Concerns over hardware-based rootkit detection
By Janet Harris
March 5, 2007
At the 2007 Black Hat DC conference, Joanna Rutkowska, a security researcher at COSEINC Malware Labs, demonstrated how hardware rootkit protection can fail to find a sophisticated rootkit on a compromised machine.
A rootkit is a program that is used to hack into a system and gain administrative-level access for malicious purposes.
Rutkowska demonstrated three different attacks against a computer showing how the image of volatile memory (RAM), which is assessed by a forensic examiner, can be made different from the real contents of the physical memory as seen by the CPU.
Although the research is purely theoretical, it shows that both hardware and software need to work in tandem during forensics in order to deal effectively with rootkit threats.
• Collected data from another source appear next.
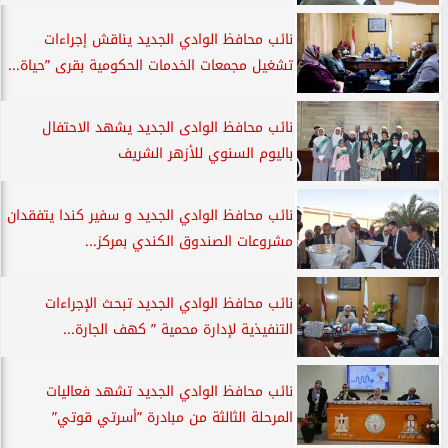
نائب محافظ الوادي الجديد يناقش إجراءات
تشغيل مجمعات الخدمات الحكومية بقرى ”حياة...
نائب محافظ الوادى الجديد يشهد الاحتفال
باليوم السنوي للأزهر الشريف
نائب محافظ الوادي الجديد و سفير كندا يتفقدان
مشروعات الصندوق الكندي بمركز...
نائب محافظ الوادي الجديد تبحث الإجراءات
التنفيذية لإدارة محمية ” كهف الجارة...
نائب محافظ الوادي الجديد تشهد فعاليات
المرحلة الثالثة من مبادرة ”أسرتي قوتي”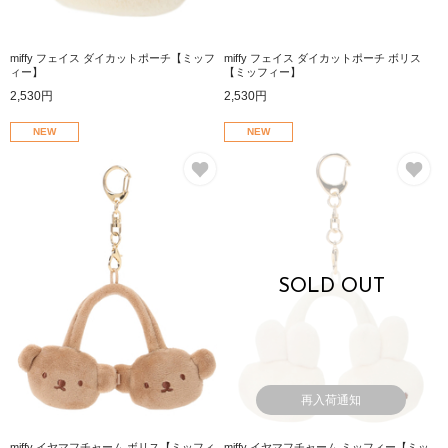
miffy フェイス ダイカットポーチ【ミッフ
miffy フェイス ダイカットポーチ ボリス
ィー】
【ミッフィー】
2,530円
2,530円
NEW
NEW
お気に入り
お
SOLD OUT
再入荷通知
miffy イヤマフチャーム ボリス【ミッフィ
miffy イヤマフチャーム ミッフィー【ミッ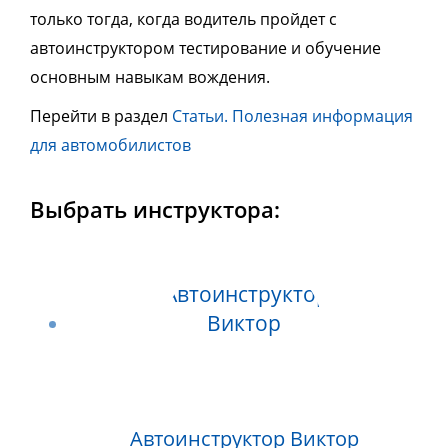
только тогда, когда водитель пройдет с
автоинструктором тестирование и обучение
основным навыкам вождения.
Перейти в раздел
Статьи. Полезная информация
для автомобилистов
Выбрать инструктора:
Автоинструктор Виктор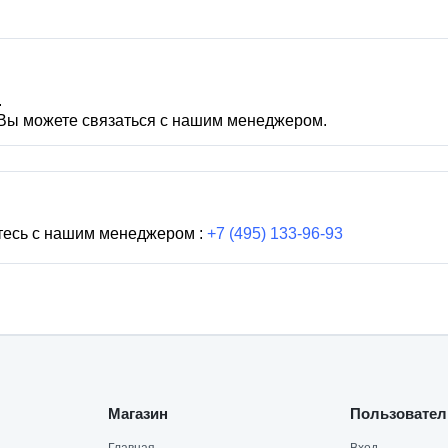
.
 Вы можете связаться с нашим менеджером.
тесь с нашим менеджером :
+7 (495) 133-96-93
Магазин
Пользовател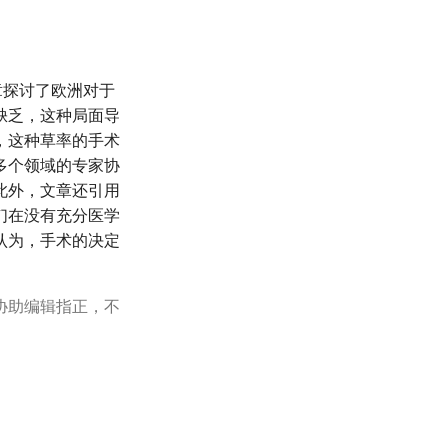
章探讨了欧洲对于
缺乏，这种局面导
，这种草率的手术
多个领域的专家协
此外，文章还引用
们在没有充分医学
认为，手术的决定
协助编辑指正，不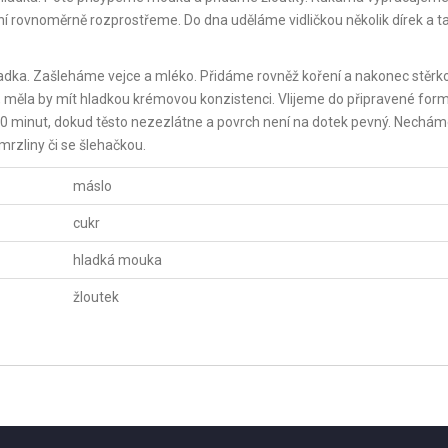
 rovnoměrně rozprostřeme. Do dna uděláme vidličkou několik dírek a t
adka. Zašleháme vejce a mléko. Přidáme rovněž koření a nakonec stěrk
ěla by mít hladkou krémovou konzistenci. Vlijeme do připravené form
50 minut, dokud těsto nezezlátne a povrch není na dotek pevný. Nechá
rzliny či se šlehačkou.
máslo
cukr
hladká mouka
žloutek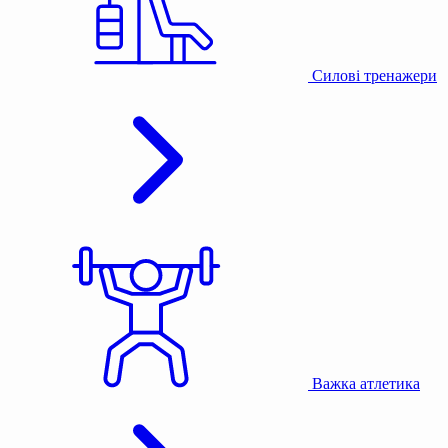
Силові тренажери
Важка атлетика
Rutkowska demonstrated three attack scenerios:
· crashing a machine during memory acquisition leading to denial-of-service against the forensics examiner seeking traces of malware on a hijacked machine;
· a ‘covering attack’, where the malware is programmed to present garbage data to the hardware trying to read physical memory;
· a ‘full replacing attack’ where the malware author not only hides malicious code from the memory acquisition tool but actually provides arbitrary/fake content to the examiner.
The attacks work because systems are designed so that memory from computers cannot be read. Rutkowska suggests that the design of computer systems should be changed so that RAM is verifiable.